NICE’s proposals send a clear message contradicting the Accelerated Access Review’s recommendations and the Government’s vision for the UK life sciences sector as outlined in the Industrial Strategy.
It is unacceptable to implement such drastically damaging proposals just 18 days after they are announced. We call for a pause in implementation and for a consultation and impact assessment on the proposals.
These proposals vary significantly from those proposed in NICE’s original consultation. In practice, they are no less damaging than the original proposals which were so strongly rejected by the patient community during the consultative process.
In their original proposal, NICE did not transparently state the impact of their proposals – that no technology previously recommended by an HST evaluation would meet the new criteria.
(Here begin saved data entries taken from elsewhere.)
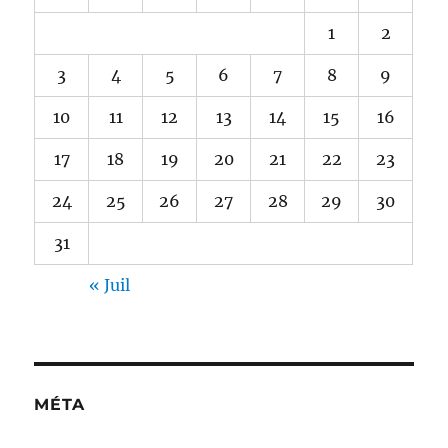
1
2
3
4
5
6
7
8
9
10
11
12
13
14
15
16
17
18
19
20
21
22
23
24
25
26
27
28
29
30
31
« Juil
MÉTA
Again, with their new proposals, NICE have not transparently indicated that despite the changes made to the proposals following the consultation, still no technology previously recommended by an HST evaluation would have been recommended under the new regime.
The HST process was designed to evaluate the effectiveness of treatments for very small patient populations without relying on calculations of cost per QALY, recognising that these health economics metrics do not adequately capture the benefit a treatment can offer to patients and families affected by a rare condition.
Such a large change in scope, output and design of this important process deserves a more detailed conversation than has been possible in the 14 days since this announcement was made.
We need to align NHS England and NICE’s negative messages to the innovative life sciences sector with the Government’s work to nurture the sector. We believe some time to reconsider these proposals is a first step towards a coordinated approach to building a positive future for patients and families affected by rare genetic conditions in the UK.
Alastair Kent OBE
This letter was sent to: Rt Hon Jeremy Hunt, Secretary of State for Health; Professor Sir John Bell, leading on the life science component of the Industrial Strategy and was Chair of the Accelerated Access Review’s Expert Advisory Group; Nicola Blackwood MP, Parliamentary Under Secretary of State for Public Health and Innovation; Sir Andrew Dillon, Chief Executive, National Institute for Health and Care Excellence; Lord O'Shaughnessy, Parliamentary Under Secretary of State for Health; Lord Prior of Brampton, Parliamentary Under Secretary of State for Business, Energy and Industrial Strategy; John Stewart, Acting Director of Specialised Commissioning, NHS England; and Sheela Upadhyaya, Associate Director of the Highly Specialised Technology programme, National Institute for Health and Care Excellence.